Olivier Manchion (born 1971) is a French musician.

Manchion was born in Suresnes, near Paris.  In 1987 he started to perform on bass guitar together with Amaury Cambuzat. They founded Ulan Bator in 1993. They start to release albums in 1995 on Les Disques Du Soleil Et De L'Acier label. From 1995 to 1998 their studio recording is based in a disused chalkmine in Bougival ("Cradle of Impressionism"), near Paris. In 1996 meets Jean-Hervé Péron and starts immediately a long friendship and collaboration with Faust. The first musical meeting being entitled (and released later) as "Collectif Met(z)". Thenafter, in 1997, a French/Swiss tour as "Faust including Ulan Bator". From 1995 to 1998, Olivier also performs several times with Sleaze Art, a 30 guitars collective by Kasper T. Toeplitz (Ircam). Among others, "Zora Mudd" performances at la Fondation Cartier (1995, Paris-fr), Macba (1996, and Barcelona-sp), Musique Action festival (1998, Nancy-fr). During the summer 1998, contributes to some sessions for "Only Chaos Is Real" by Richard Pinhas's Heldon, together with Maurice Dantec, Norman Spinrad, Antoine and Bernard Paganotti (Magma). Also started the ORA project together with Cambuzat and Ron Anderson (The Molecules). In 2000 is released one of the most popular Ulan Bator album, "Ego:Echo" (produced by Michael Gira), followed in 2002 by "OK:KO", a collection of "Ego:Echo" demo sessions and live recordings.

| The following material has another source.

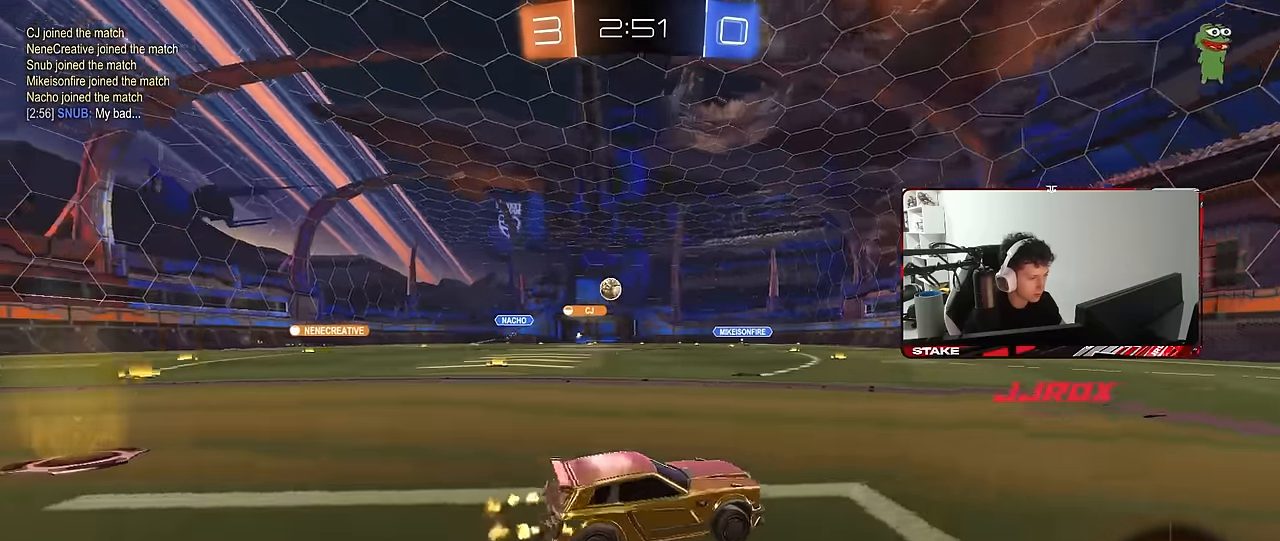
{"keys": ["d", "w"], "mouse": [], "mouse_move": "still", "events": [[200, "a", "up"], [250, "d", "down"]]}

In 2001 (September), Olivier left Ulan Bator and founded Permanent Fatal Error. He recorded "Law Speed", first PFE album, in 2003 (released in 2004). In 2003 and 2004 performed with Damo Suzuki's Network (Can) in France and Italy. Released "Hollyaris" from a Paris performance. In 2005 he's invited by Werner "Zappi" Diermaier and Jean-Hervé Péron to join again Faust, together with Amaury Cambuzat. They toured together in the Uk ("... In Autumn" release by Dirter) and France in 2005/06. From summer 2005 to spring 2007, he's back into Ulan Bator, and tours Italy, France and Sloveny. In the same period also performing as Cargo Culte in duo with Cambuzat (improvised music). Among his other projects : Bias! (with Xabier Iriondo), French Doctors (a collective of French improvisers). Also, he's been artistic producer for Osaka Bondage (Fr, 1999), Viclarsen (it, 2005) and Lule Kaine (it, 2006), and some of his 'Pfe' recordings were used as arrangements on "Home is where the studio is" by That Summer (fr, 2002).

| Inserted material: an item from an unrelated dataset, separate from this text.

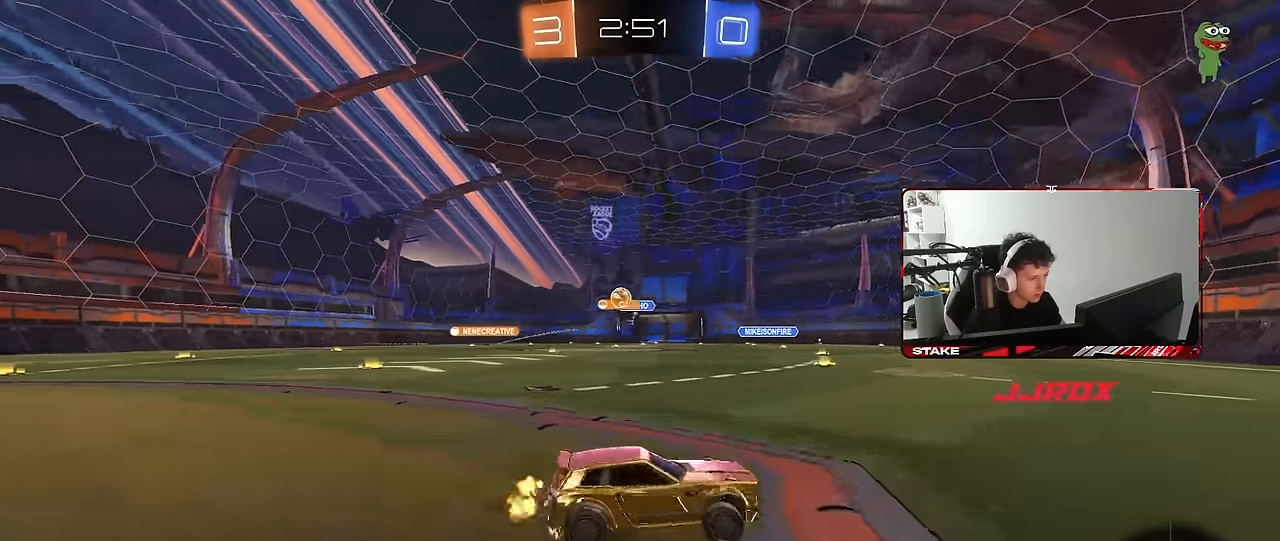
{"keys": ["a", "shift", "w"], "mouse": [], "mouse_move": "still", "events": [[366, "a", "down"], [366, "d", "up"], [450, "shift", "down"]]}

In late 2007 he started a collaboration with the Italian painter Simone Pellegrini.

Since 2001 he has been living in Reggio Emilia. In 2012 he founded the supergroup Arzân with local independent musicians from Reggio. In fact Arzân means from Reggio in the local dialect.

Main discography
Permanent Fatal Error
 Deaf Sun/Deaf Blues 2015 album, cd (Secret furry hole)
 Law Speed 2004 album, cd (Wallace, Ruminance, Klangbad)

French Doctors
 Au chevet des blessés 2012 album, LP (Ronda)

Ulan Bator
 Ulaanbaatar 2007 album unreleased material 1993-98, cd (Jestrai, Ruminance)
 OK:KO 2002 album live/demo, cd (Ursula minor)
 Echo#5 2000, 45rpm (Ruminance)
 Ego:Echo 2000 album, cd (Sonica, Young God Records, Dsa)
 D-Construction remixes, 1999, cd (Les Disques du Soleil et de l'Acier)
 Polaire 1997 compilation, cd (Sonica)
 Vegetale 1997 album, cd (Les Disques du Soleil et de l'Acier)
 Ursula Minor 1996, 45rpm (Popov island records)
 2 Degrees 1996 ep, cd (Les Disques du Soleil et de l'Acier)
 Ulan Bator s/t 1995 album, cd (Les Disques du Soleil et de l'Acier)

Faust
 Trial and Error 2007, DVD (Fuenfundvierzig)
 ... In Autumn 2007, live, 3 cds box + 1 DVD (Dirter)
 Collectif Met(z) 2005, live/studio 3 cds box (Art-errorist)
 Connections 2005 DVD (mop-visioni)
 Impressions 2005 DVD (mop-visioni)

Damo Suzuki's Network
 Hollyaris 2005 live, 2 cds (fuenfundvierzig)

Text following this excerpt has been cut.